Sí. Cada día es así. Al final de la jornada, cuando parece que va haciendo menos calor y ya el cansancio empieza su reinado en mi persona; cuando ya estoy pensando en lo que tengo que hacer mañana y preparando las viandas para el día siguiente, a esa hora en que se va acercando la puesta de sol (cada día un minuto menos de luz y uno más de noche).
Es entonces cuando acudimos los dos a la cita: yo, ilusionada como una novia que se prepara para recibir al amor de su vida y tú, como siempre, aparentemente invisible pero visiblemente presente en la humildad del pan sin levadura y del vino.

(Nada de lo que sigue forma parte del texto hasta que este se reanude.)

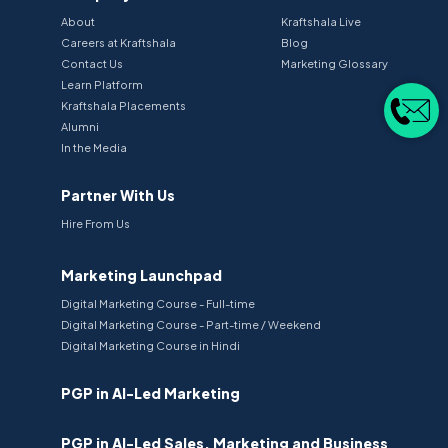
About
Kraftshala Live
Careers at Kraftshala
Blog
Contact Us
Marketing Glossary
Learn Platform
Kraftshala Placements
Alumni
In the Media
Partner With Us
Hire From Us
Marketing Launchpad
Digital Marketing Course - Full-time
Digital Marketing Course - Part-time / Weekend
Digital Marketing Course in Hindi
PGP in AI-Led Marketing
PGP in AI-Led Sales, Marketing and Business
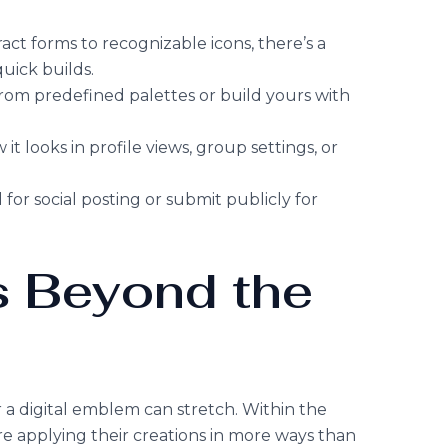
ract forms to recognizable icons, there’s a
quick builds.
from predefined palettes or build yours with
 it looks in profile views, group settings, or
for social posting or submit publicly for
 Beyond the
r a digital emblem can stretch. Within the
e applying their creations in more ways than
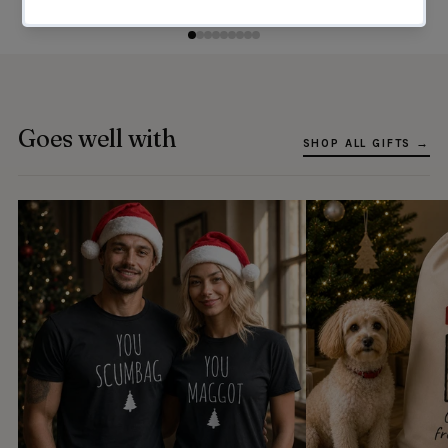
Goes well with
SHOP ALL GIFTS →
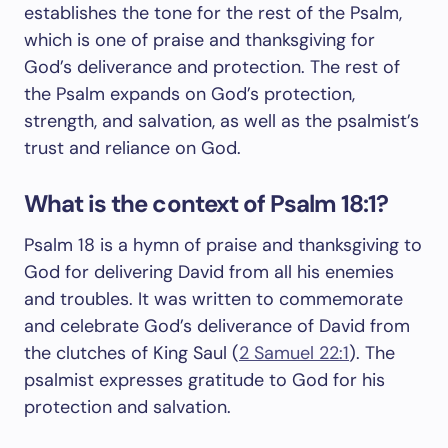
establishes the tone for the rest of the Psalm,
which is one of praise and thanksgiving for
God’s deliverance and protection. The rest of
the Psalm expands on God’s protection,
strength, and salvation, as well as the psalmist’s
trust and reliance on God.
What is the context of Psalm 18:1?
Psalm 18
is a hymn of praise and thanksgiving to
God for delivering David from all his enemies
and troubles. It was written to commemorate
and celebrate God’s deliverance of David from
the clutches of King Saul (
2 Samuel 22:1
). The
psalmist expresses gratitude to God for his
protection and salvation.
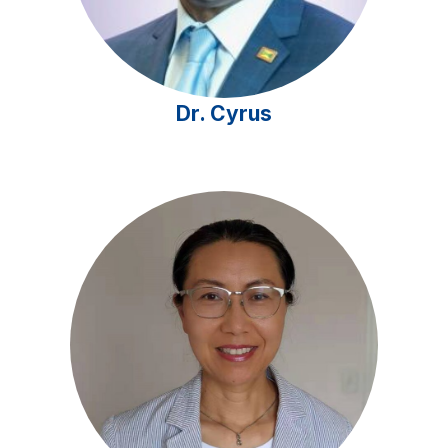
Dr. Cyrus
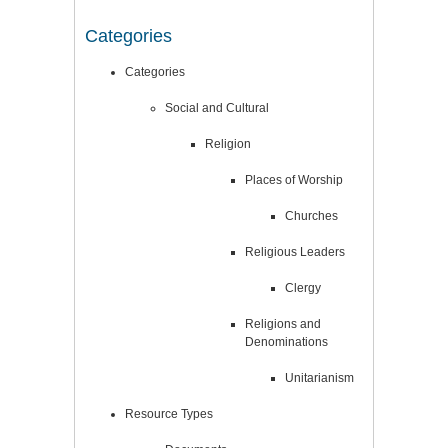
Categories
Categories
Social and Cultural
Religion
Places of Worship
Churches
Religious Leaders
Clergy
Religions and
Denominations
Unitarianism
Resource Types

Y cada día, milagro, vienes  y te haces presente y real en mí, por dentro y por fuera. Y me llenas, me plenificas, me das sentido a mi existencia, a mis pros y a mis contras, me ayudas a rellenar esos huecos que se quedarían vacíos sin remedio de no ser por ti. Me enseñas cada día algo nuevo y, como en el mejor romance del mundo, cada día conozco algo más de ti, porque de mí poco puedo mostrarte que no conozcas: "tú sabes todo, Señor, tú sabes que te quiero", es lo único que te puedo decir. Y es cierto: me conoces, sabes todos mis entresijos, mis mecanismos, mis engranajes, pero no los fuerzas para que sean como tú querrías que fueran, sino que los dejas ser para que, con tu ayuda, puedan funcionar a la perfección, sin chirridos, sin roces, suaves, bien ajustados.
Gracias por tu milagro diario, por tu encuentro diario, por tu amor continuo y sin reservas por mí, demostrado, hecho patente y presente en cada tarde; por quedarte a vivir conmigo y ser la razón de mi existir, mi vida y mi pasión.